In the shadow of a true Southern rebel

The route to get to where we built our new home is Manse Jolly Road. I figured this Jolly fella was a former civic official or rich guy, the kind who usually have roads named after them. Turns out Jolly is one of those figures that reminds me that I am in a Confederate state that was bound and determined to split from those Yankees and form their own nation.

Manson Jolly was a young man from Anderson who went off to fight for the South in the Civil War. So did five of his brothers. Manse was a member of the South Carolina cavalry and made it through the war. None of his brothers did. Four died on the battlefield and the fifth by other means. Manse returned to Anderson to find his family decimated by the horrors of war. To make matters worse, those Northerners were occupying his hometown. Times were tough for Southern families who routinely had whatever crops or animals they raised taken by the Union soldiers. Manse didn't take kindly to that and became a trained horse soldier bent on revenge.
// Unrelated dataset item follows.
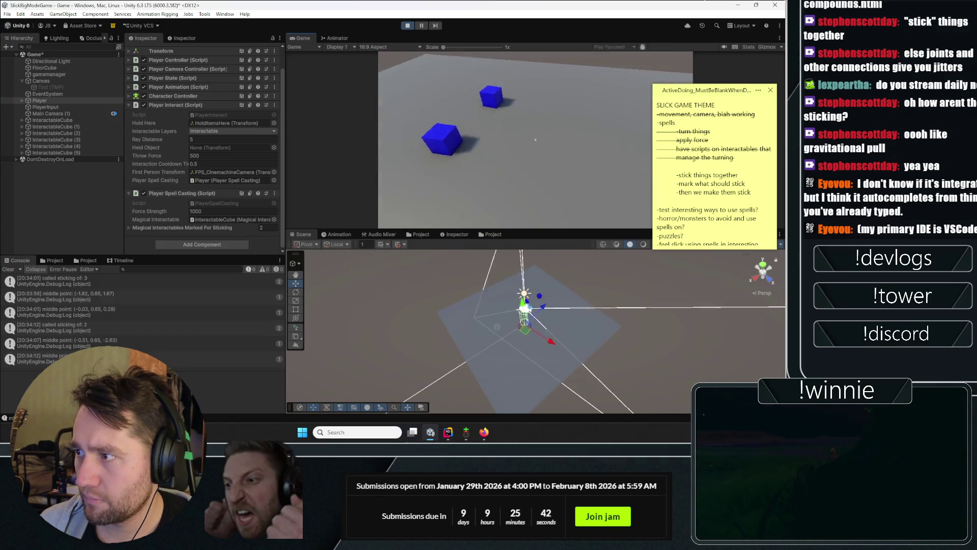
{"action": "left_click", "coordinate": [535, 139]}
{"action": "left_click", "coordinate": [536, 140]}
Manse's success is the stuff of legend around here. I talked to one native Southerner who heard that Manse trapped and killed three Union soldiers not far from our current home site. Could be true. Could be fable. What's known is that Jolly killed more than a few Union soldiers. The final number depends on how much legend you accept as truth. The final tally might be more than a hundred if you believe stories about Manse racing his trusty steed right through a Union encampment with both of his guns blazing. Most reject that story, as do I. I can't imagine a Southern renegade being able to gallop his horse through such a group without some battle-tested Union soldier having the wherewithal to grab a rifle and kill old Manse. It is the kind of story, however, that would be told and retold by Anderson folk as they sit in rocking chairs on their front porches and recount the gallant work of a local boy.

What is known is that it got too treacherous for Manse to stick around these parts. He left Anderson with a few like-minded Confederates and went to Texas. Tragedy befell Manse not long after when he tried to lead his horse across a stream turned into a torrent by a sudden storm. Both man and horse perished. Manse is buried somewhere far from his hometown, but his legacy lives on. There are T-shirts with Manse's image that tout his heroism in fighting for the South. There also is at least one road dedicated to his memory. You see, enjoyment of Manse's deeds dies hard around these parts.

That road winds past an arm of Lake Hartwell, and there are some comfortable homes on land that borders that lake. One of those homes is ours. I get to sit in my home office, the center of my writing universe, and take breaks by looking through trees and seeing that beautiful lake, and I take in the fact that I am maybe sixty yards from that road named for Manse. I wonder exactly where he bushwhacked those three Northern boys. Could be right around the corner.